Assignment |
In the data below, one line contains "nose: (494, 573)" and a later one contains "right front paw: (566, 818)". Print both, with every line between them, exactly and alone.

--------------------

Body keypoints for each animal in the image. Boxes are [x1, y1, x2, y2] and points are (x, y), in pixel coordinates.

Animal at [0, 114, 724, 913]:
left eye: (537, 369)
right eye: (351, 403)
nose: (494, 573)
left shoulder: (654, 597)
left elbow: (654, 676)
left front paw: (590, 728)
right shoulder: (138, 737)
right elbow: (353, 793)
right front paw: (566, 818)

--------------------

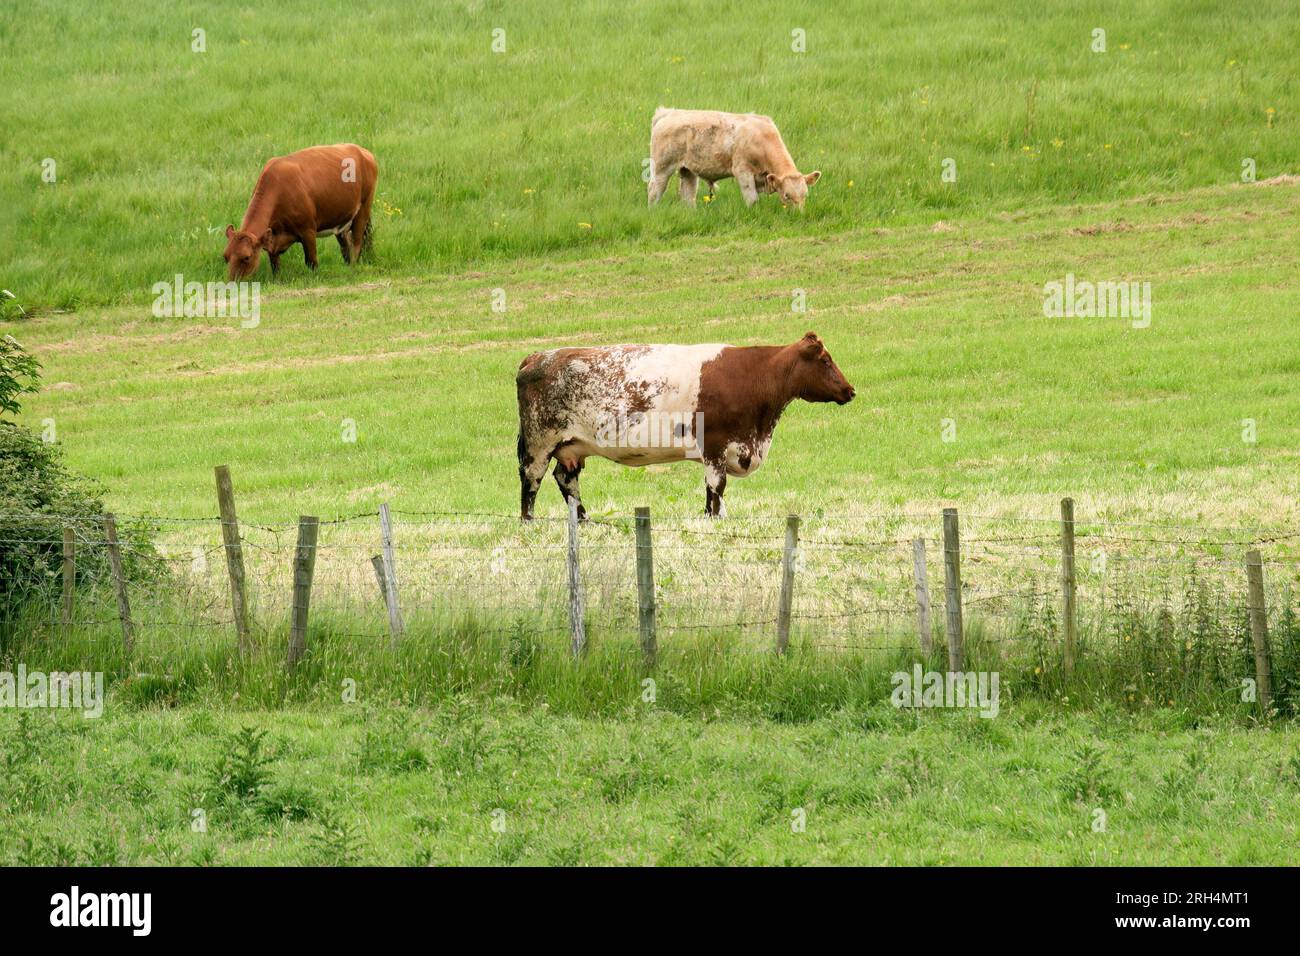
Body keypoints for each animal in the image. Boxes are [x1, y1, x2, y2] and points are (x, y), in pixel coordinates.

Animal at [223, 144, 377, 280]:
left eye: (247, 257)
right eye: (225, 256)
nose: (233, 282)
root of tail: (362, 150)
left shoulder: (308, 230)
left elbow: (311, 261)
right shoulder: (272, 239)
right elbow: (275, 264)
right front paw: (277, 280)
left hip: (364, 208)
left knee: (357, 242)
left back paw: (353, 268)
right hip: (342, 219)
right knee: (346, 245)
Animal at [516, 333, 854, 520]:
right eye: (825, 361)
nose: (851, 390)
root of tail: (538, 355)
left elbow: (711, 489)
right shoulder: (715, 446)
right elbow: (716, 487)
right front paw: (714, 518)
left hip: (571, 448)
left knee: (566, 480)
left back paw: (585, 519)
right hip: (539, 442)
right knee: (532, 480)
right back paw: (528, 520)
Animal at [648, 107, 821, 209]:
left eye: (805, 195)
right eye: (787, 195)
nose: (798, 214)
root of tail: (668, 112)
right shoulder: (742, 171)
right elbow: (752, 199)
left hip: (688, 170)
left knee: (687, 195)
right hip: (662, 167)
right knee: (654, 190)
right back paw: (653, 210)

--------------------

Your response |
nose: (494, 573)
left shoulder: (654, 597)
left elbow: (654, 676)
left front paw: (590, 728)
right shoulder: (138, 737)
right elbow: (353, 793)
right front paw: (566, 818)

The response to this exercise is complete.